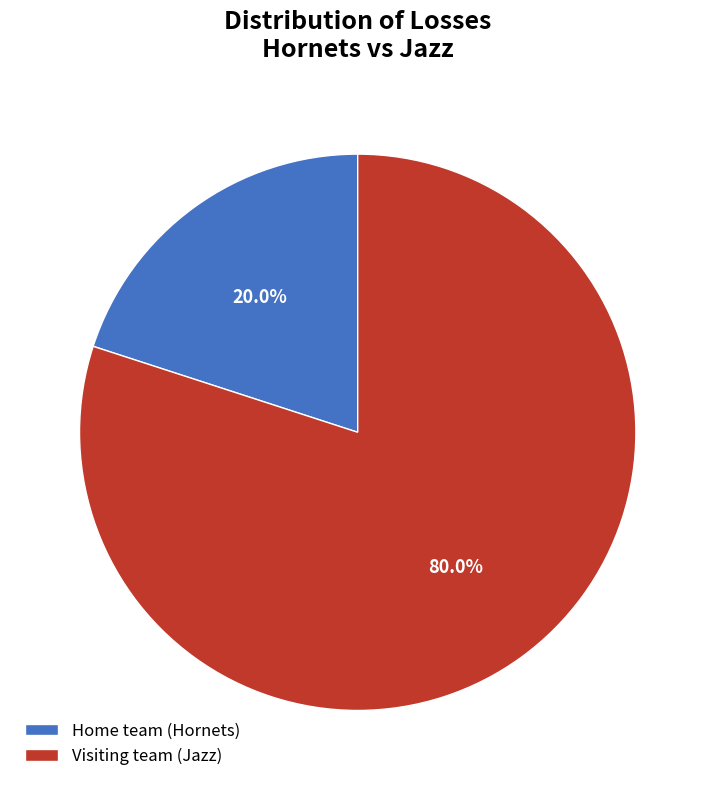

To the nearest percent, what percentage of the pie is Visiting team (Jazz)?

80%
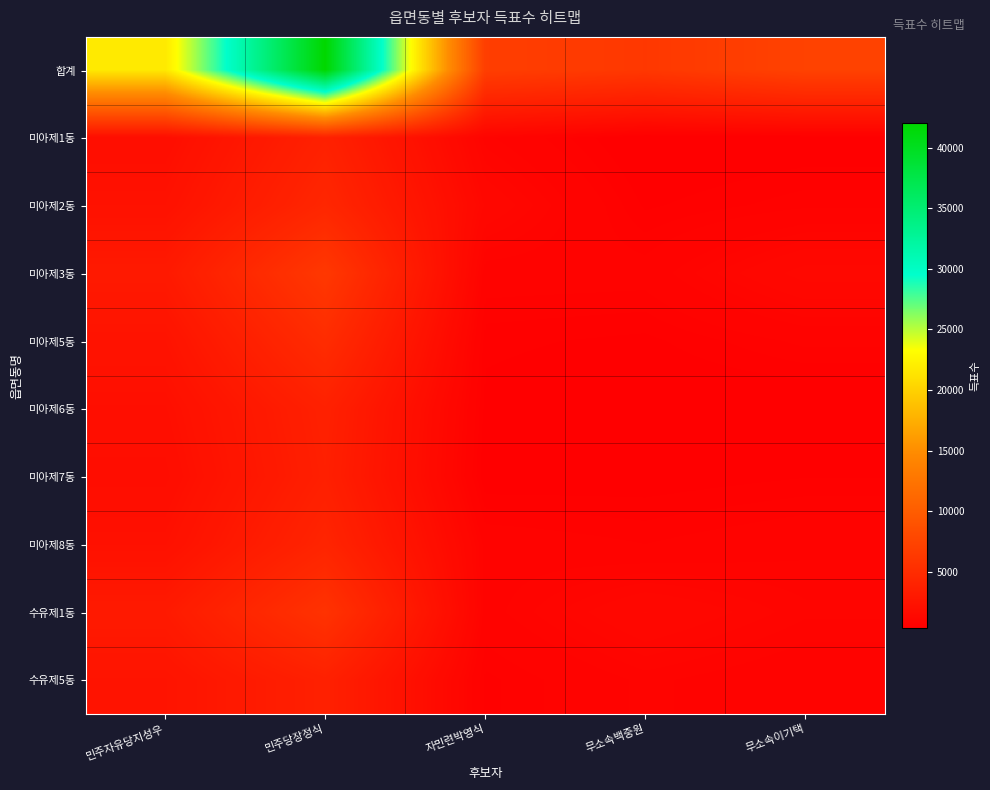

What is the spread (max minus min) of values at 무소속이기택?

6899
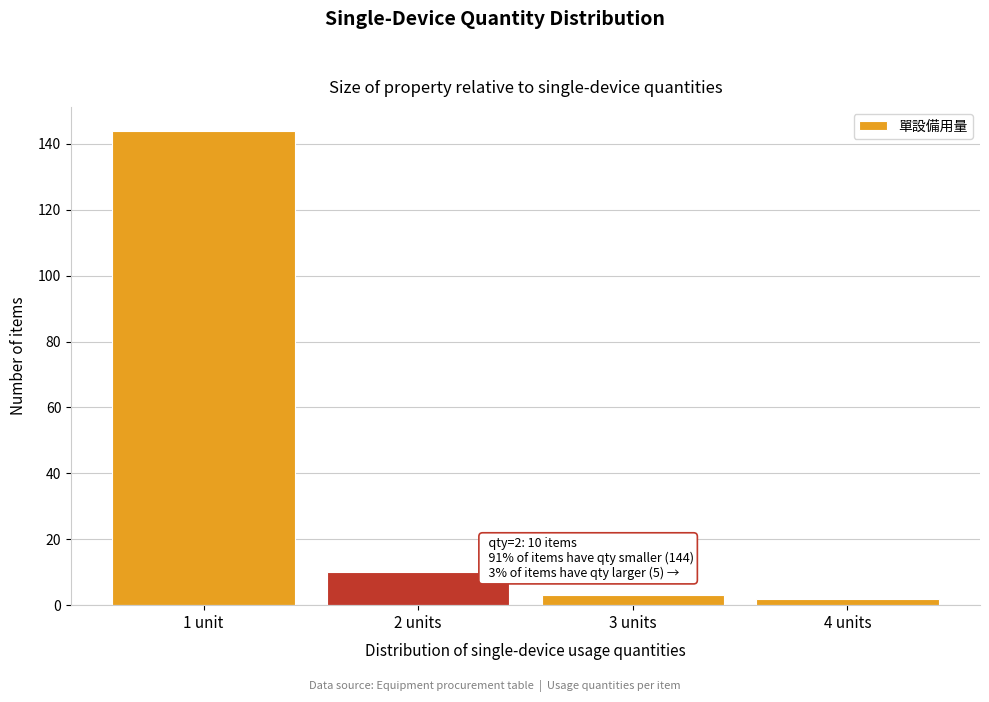

Reading left to right, transcribe all the data shown in this chart.

1 unit=144	2 units=10	3 units=3	4 units=2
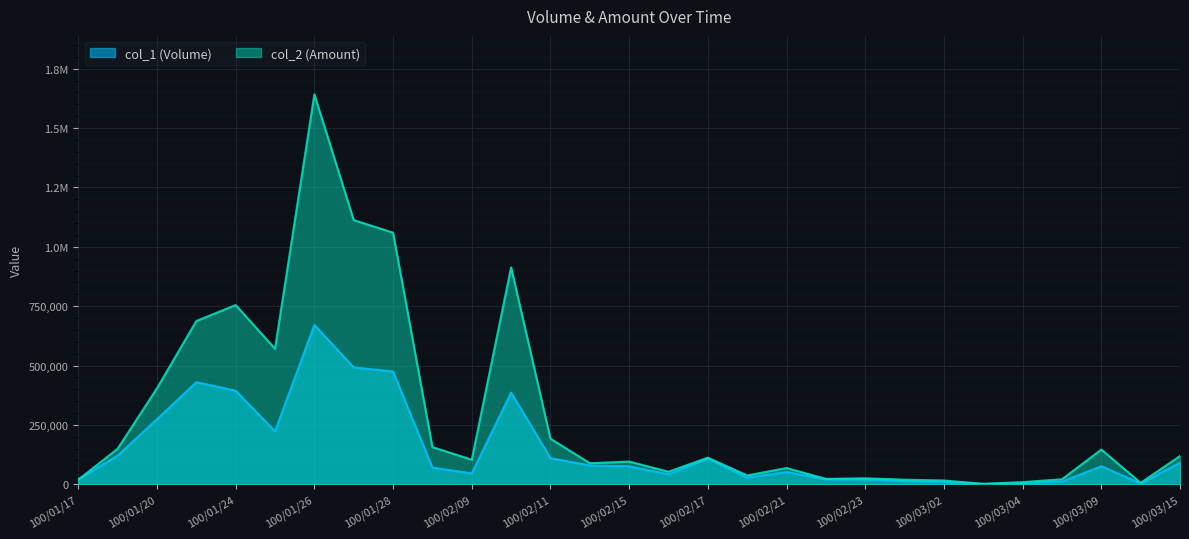

What is the minimum value shown in the chart?

1000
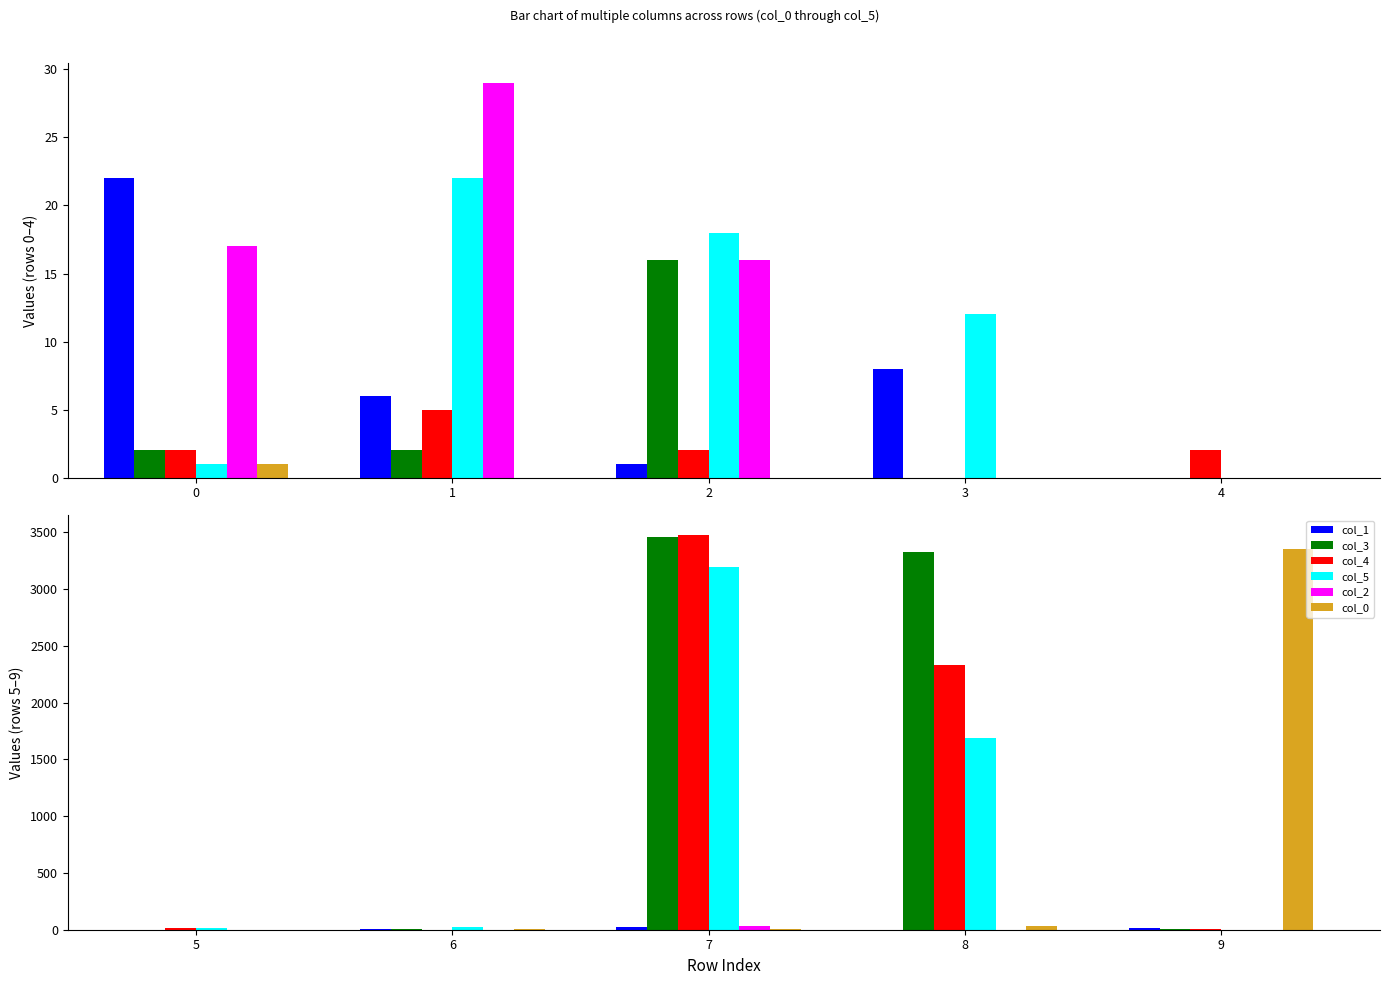

Is it true that col_2 equals 0 at 5?

False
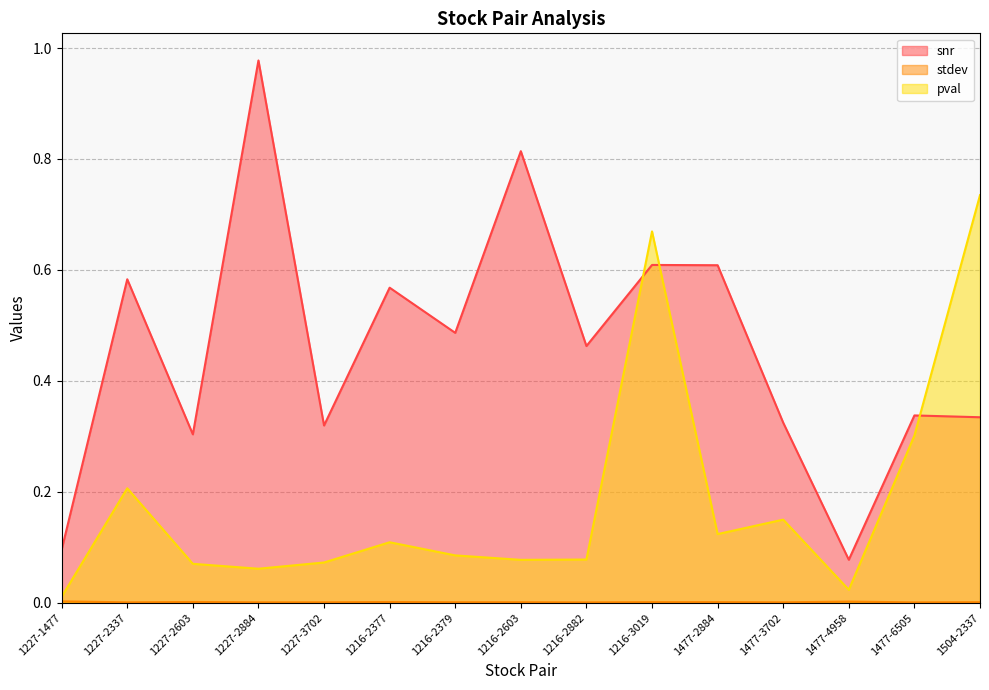

Rank the series by their average value, from lowest to highest.

stdev, pval, snr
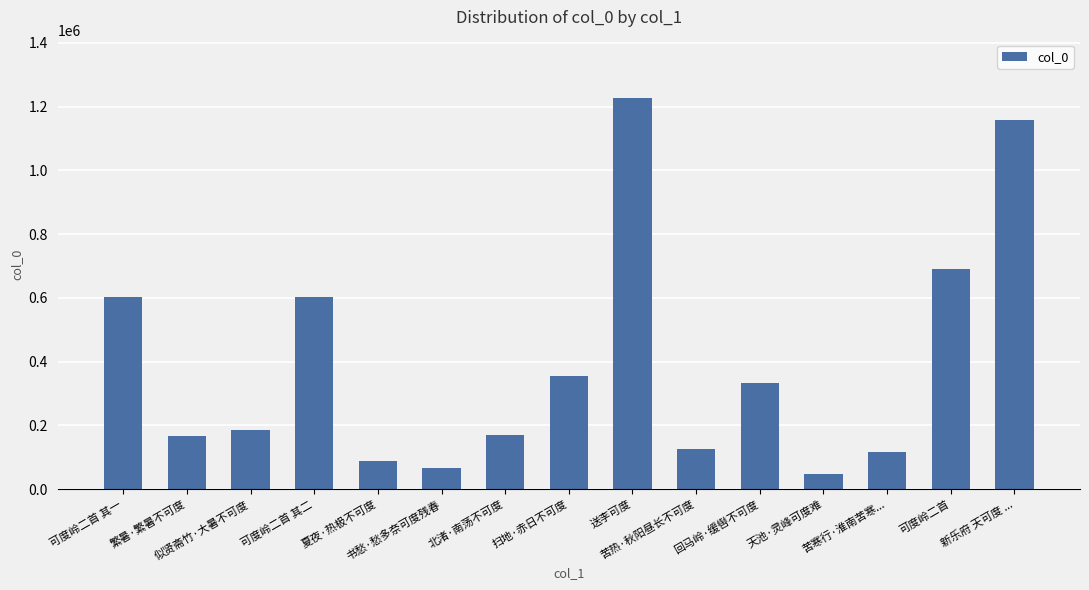

What is the maximum value shown in the chart?

1225998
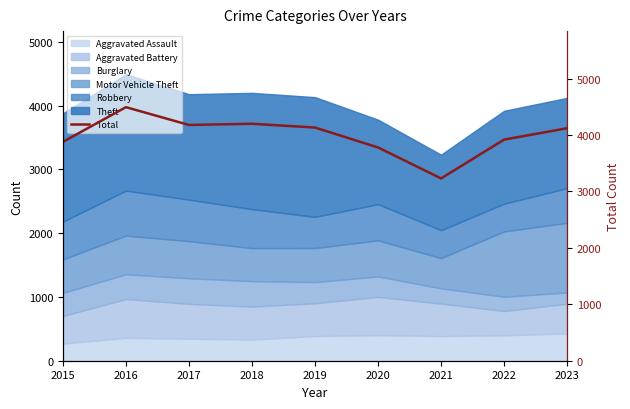

How many values are below 4121?

4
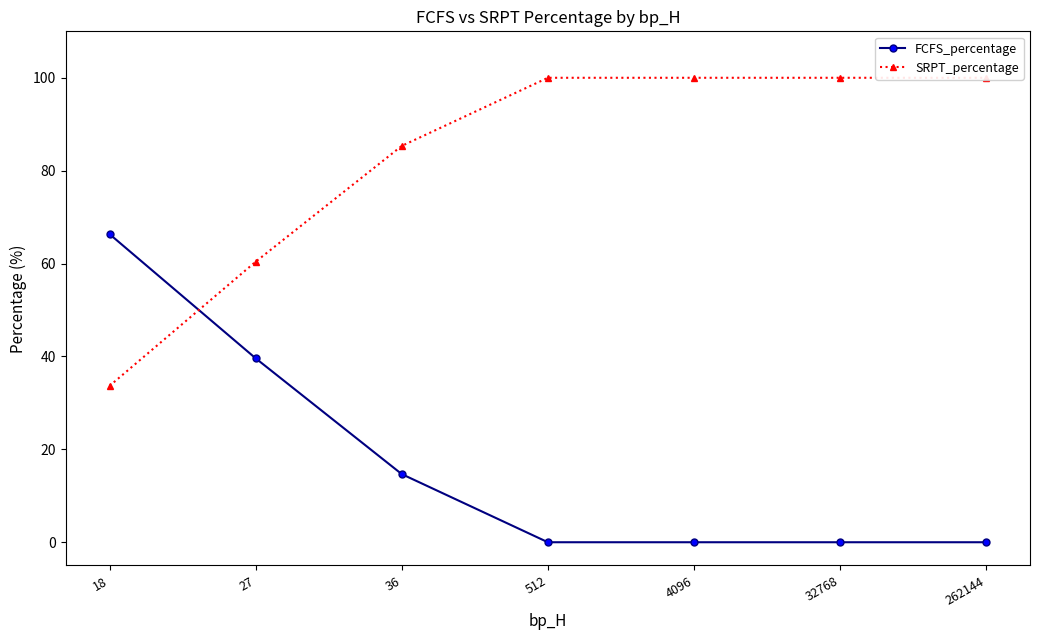

Rank the series at 32768 from highest to lowest value.

SRPT_percentage, FCFS_percentage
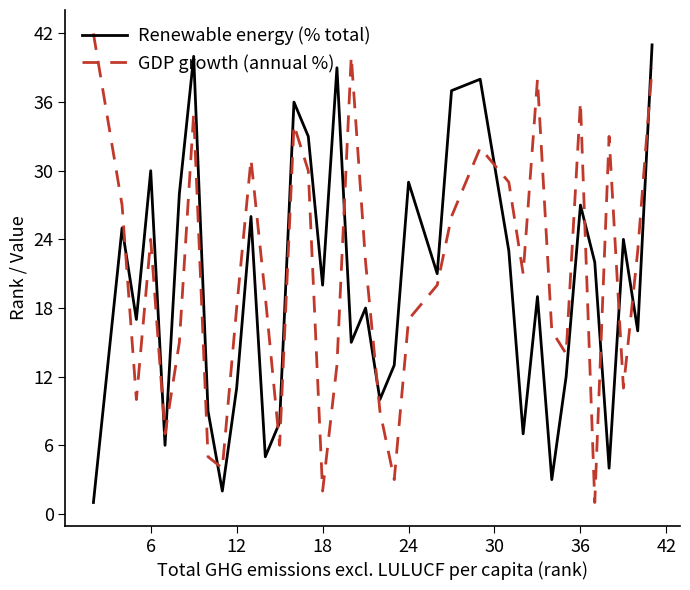

What is the difference between the maximum and minimum values in the GDP growth (annual %) series?

41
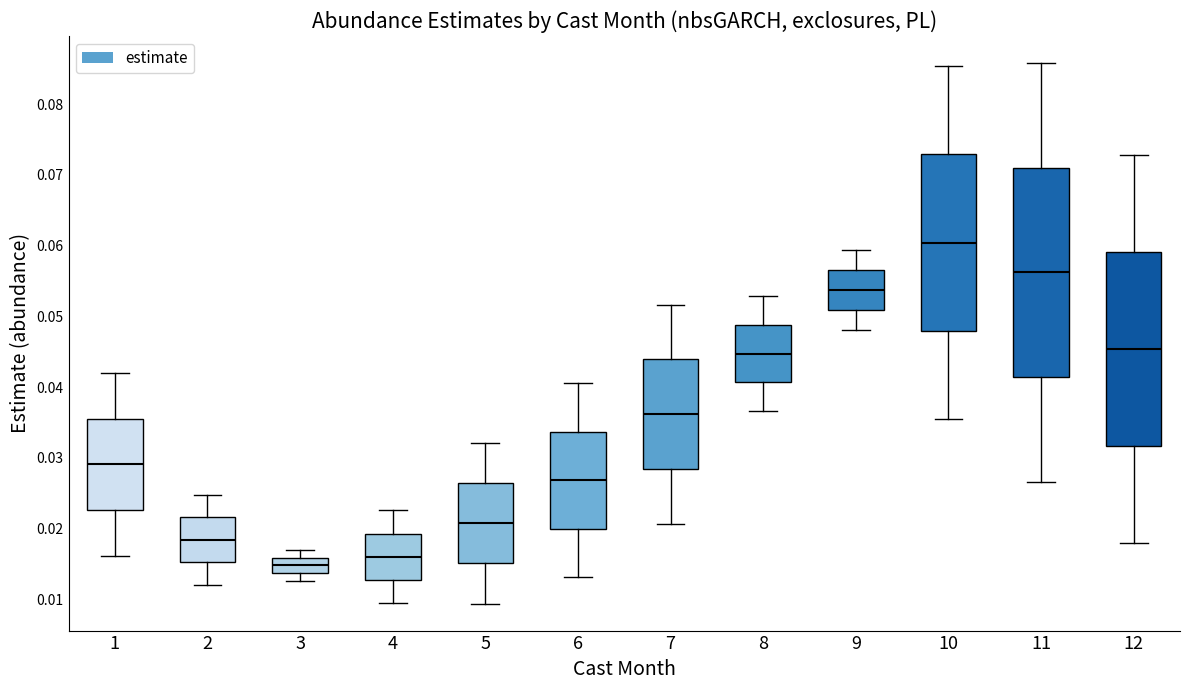

Reading left to right, read every box against the y-axis: the position of its median line, the range the box covers, and the ends of its whiskers. The values are not printed on the chart, so give them approximately, as read against the axis.

1: median 0.029, box 0.023 to 0.036, whiskers 0.016 to 0.042
2: median 0.018, box 0.015 to 0.022, whiskers 0.012 to 0.025
3: median 0.015, box 0.014 to 0.016, whiskers 0.013 to 0.017
4: median 0.016, box 0.013 to 0.019, whiskers 0.010 to 0.023
5: median 0.021, box 0.015 to 0.026, whiskers 0.009 to 0.032
6: median 0.027, box 0.020 to 0.034, whiskers 0.013 to 0.041
7: median 0.036, box 0.028 to 0.044, whiskers 0.021 to 0.052
8: median 0.045, box 0.041 to 0.049, whiskers 0.037 to 0.053
9: median 0.054, box 0.051 to 0.057, whiskers 0.048 to 0.059
10: median 0.060, box 0.048 to 0.073, whiskers 0.035 to 0.085
11: median 0.056, box 0.041 to 0.071, whiskers 0.027 to 0.086
12: median 0.045, box 0.032 to 0.059, whiskers 0.018 to 0.073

= ASSIGNMENT =
Arrange all of the material above as a JSON list of strings, with one string for each line. Leave out blank lines and the pictures.

= TASK RESPONSE =
[
  "To the nearest percent, what percentage of the pie is Visiting team (Jazz)?",
  "80%",
  "What is the spread (max minus min) of values at 무소속이기택?",
  "6899",
  "Reading left to right, transcribe all the data shown in this chart.",
  "1 unit=144\t2 units=10\t3 units=3\t4 units=2",
  "What is the minimum value shown in the chart?",
  "1000",
  "Is it true that col_2 equals 0 at 5?",
  "False",
  "Rank the series by their average value, from lowest to highest.",
  "stdev, pval, snr",
  "What is the maximum value shown in the chart?",
  "1225998",
  "How many values are below 4121?",
  "4",
  "Rank the series at 32768 from highest to lowest value.",
  "SRPT_percentage, FCFS_percentage",
  "What is the difference between the maximum and minimum values in the GDP growth (annual %) series?",
  "41",
  "Reading left to right, read every box against the y-axis: the position of its median line, the range the box covers, and the ends of its whiskers. The values are not printed on the chart, so give them approximately, as read against the axis.",
  "1: median 0.029, box 0.023 to 0.036, whiskers 0.016 to 0.042",
  "2: median 0.018, box 0.015 to 0.022, whiskers 0.012 to 0.025",
  "3: median 0.015, box 0.014 to 0.016, whiskers 0.013 to 0.017",
  "4: median 0.016, box 0.013 to 0.019, whiskers 0.010 to 0.023",
  "5: median 0.021, box 0.015 to 0.026, whiskers 0.009 to 0.032",
  "6: median 0.027, box 0.020 to 0.034, whiskers 0.013 to 0.041",
  "7: median 0.036, box 0.028 to 0.044, whiskers 0.021 to 0.052",
  "8: median 0.045, box 0.041 to 0.049, whiskers 0.037 to 0.053",
  "9: median 0.054, box 0.051 to 0.057, whiskers 0.048 to 0.059",
  "10: median 0.060, box 0.048 to 0.073, whiskers 0.035 to 0.085",
  "11: median 0.056, box 0.041 to 0.071, whiskers 0.027 to 0.086",
  "12: median 0.045, box 0.032 to 0.059, whiskers 0.018 to 0.073"
]